Nel XIX secolo il suo stesso nome incute timore. E’ la meta di carovane di schiavi e teatro di atti barbarici. Circondata dalla inclemente steppa e da deserti rocciosi abitati solo da tribù selvagge e predatrici.
E’ Khiva, in usbeko Xiva. Città centroasiatica nello stato dell’Uzbekistan, confinante, tra i vari Paesi, con l’Afghanistan, oggi accogliente e suggestiva, avvolta da frutteti e da campi di cotone, la cui coltivazione forzata è voluta dai sovietici, durante gli anni del governo di Mosca.
Il suo millenario fascino è ben conservato all’interno della mura, dove si trova il centro storico cittadino che esprime tutta la sua bellezza e la sua grandiosità negli edifici, soprattutto nel minareto turchese. Un vero omaggio allo sguardo del viaggiatore.
Il clima di questa regione è decisamente freddo d’inverno e assolutamente torrido d’estate. La calura, di solito, inizia ad essere insopportabile verso il mese di giugno, ma agosto e settembre non sono da meno con i loro quasi quaranta gradi.
Khiva, per volontà e spirito di conservazione dell’allora Unione Sovietica, è un museo a cielo aperto. Interamente ricostruita per rispecchiare ciò che rappresenta un tempo. L’immaginazione deve sforzarsi di vedere quello che, in passato, abita a Khiva, ovvero la sua semplicità, la sua povertà, la sua atmosfera caotica e disordinata che caratterizza la Via della Seta.

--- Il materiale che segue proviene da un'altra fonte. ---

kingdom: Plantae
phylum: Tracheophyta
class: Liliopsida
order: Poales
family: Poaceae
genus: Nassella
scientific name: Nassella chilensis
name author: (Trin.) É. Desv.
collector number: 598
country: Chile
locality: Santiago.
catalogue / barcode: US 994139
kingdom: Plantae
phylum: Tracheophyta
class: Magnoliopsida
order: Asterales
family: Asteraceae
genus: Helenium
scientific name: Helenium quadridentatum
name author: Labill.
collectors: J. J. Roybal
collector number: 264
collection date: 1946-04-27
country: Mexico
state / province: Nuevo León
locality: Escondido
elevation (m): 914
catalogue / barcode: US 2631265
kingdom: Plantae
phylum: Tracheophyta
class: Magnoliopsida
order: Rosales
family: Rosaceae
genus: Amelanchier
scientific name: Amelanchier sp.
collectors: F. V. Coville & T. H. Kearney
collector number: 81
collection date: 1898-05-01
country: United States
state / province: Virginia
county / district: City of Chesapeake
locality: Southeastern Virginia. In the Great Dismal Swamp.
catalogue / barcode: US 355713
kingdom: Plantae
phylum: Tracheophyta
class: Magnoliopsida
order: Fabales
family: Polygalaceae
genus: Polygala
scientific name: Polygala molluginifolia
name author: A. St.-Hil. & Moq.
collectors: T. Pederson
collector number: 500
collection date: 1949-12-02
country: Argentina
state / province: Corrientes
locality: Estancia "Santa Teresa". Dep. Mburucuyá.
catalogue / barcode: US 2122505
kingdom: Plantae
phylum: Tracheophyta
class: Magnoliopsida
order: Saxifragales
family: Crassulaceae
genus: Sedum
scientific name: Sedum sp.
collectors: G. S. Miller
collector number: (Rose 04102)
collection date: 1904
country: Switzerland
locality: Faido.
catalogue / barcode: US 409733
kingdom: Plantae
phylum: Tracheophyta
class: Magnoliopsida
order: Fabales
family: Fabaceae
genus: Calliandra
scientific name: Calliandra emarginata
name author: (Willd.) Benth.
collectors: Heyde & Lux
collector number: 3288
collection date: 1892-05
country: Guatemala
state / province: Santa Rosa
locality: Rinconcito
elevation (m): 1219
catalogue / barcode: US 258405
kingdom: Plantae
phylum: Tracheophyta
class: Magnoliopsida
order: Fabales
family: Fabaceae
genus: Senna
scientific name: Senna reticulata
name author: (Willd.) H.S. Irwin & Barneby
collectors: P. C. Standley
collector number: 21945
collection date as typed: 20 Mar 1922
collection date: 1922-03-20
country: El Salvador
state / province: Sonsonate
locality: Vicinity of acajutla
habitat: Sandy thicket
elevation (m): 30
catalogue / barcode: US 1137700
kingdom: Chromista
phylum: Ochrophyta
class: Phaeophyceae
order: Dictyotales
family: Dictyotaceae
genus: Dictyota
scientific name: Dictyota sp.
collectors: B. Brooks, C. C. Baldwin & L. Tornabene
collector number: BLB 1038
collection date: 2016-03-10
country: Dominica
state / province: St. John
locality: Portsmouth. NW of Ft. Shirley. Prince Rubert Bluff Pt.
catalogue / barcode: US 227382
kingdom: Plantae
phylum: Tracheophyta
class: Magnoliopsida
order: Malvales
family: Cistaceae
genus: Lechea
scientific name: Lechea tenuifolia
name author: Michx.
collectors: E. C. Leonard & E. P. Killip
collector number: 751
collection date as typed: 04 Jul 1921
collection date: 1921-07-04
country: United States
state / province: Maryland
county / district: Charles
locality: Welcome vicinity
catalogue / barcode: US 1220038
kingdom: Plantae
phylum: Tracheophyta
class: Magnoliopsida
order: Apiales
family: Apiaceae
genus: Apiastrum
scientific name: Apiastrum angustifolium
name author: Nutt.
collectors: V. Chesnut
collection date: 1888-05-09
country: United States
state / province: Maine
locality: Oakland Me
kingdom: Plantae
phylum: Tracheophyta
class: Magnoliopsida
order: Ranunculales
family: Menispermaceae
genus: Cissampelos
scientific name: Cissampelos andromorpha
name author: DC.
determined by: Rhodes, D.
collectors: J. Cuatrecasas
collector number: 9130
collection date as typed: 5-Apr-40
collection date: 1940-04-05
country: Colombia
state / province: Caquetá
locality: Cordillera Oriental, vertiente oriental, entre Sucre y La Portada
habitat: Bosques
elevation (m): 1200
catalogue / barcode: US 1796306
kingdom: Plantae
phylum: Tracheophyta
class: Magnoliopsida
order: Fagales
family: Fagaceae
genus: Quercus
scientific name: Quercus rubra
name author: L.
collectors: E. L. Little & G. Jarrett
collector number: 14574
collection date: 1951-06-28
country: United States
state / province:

Ovunque si vada c’è qualcosa da ammirare, ma sempre sotto forma di museo. Sono pochi gli edifici che restano fedeli al loro scopo iniziale. In ogni caso, vale la pena passeggiare all’interno della città vecchia, detta Ichon-Qala.
Qui, piccole botteghe espongono, in bella mostra, oggetti di vario tipo, solitamente ceramiche blu. Colore predominante in questa terra beige, tinta dalle tonalità della sabbia del deserto e della steppa.
Qualche venditore ambulante propone i suoi cappelli in pelle di animale. Simili a colbacchi, leggeri e coprenti. Inutile dire che, sul capo di un occidentale, si presentano come torri di lana, alte e pompose.
Il centro storico è un dedalo di vicoli e di stradine, abbracciate dalle antiche mura e al cui interno si svolge la vita vivace e le attività commerciali turistiche.
Se si ha la fortuna di conoscere Khiva a fine agosto, può capitare, nella piazzetta alle spalle del minareto, di assistere alle prove di danze femminili tipiche per commemorare il giorno dell’indipendenza (1991). Il 1 settembre.
Il momento migliore per apprezzare Khiva è verso sera, dopo l’ora del crepuscolo. La luce della luna fa brillare le mille piastrelle colorate del minareto, delle colonne, della fortezza Kuhna Ark, residenza dei sovrani (che custodisce l’harem, la zecca, le scuderie, l’arsenale, le caserme, la moschea e la prigione), e delle medresse, le scuole coraniche.
Tutto è simile ai bagliori che i raggi lunari disegnano riflettendosi sul mare.
E’ il momento migliore per apprezzare Khiva.
E’ il momento in cui la città si veste d’argento.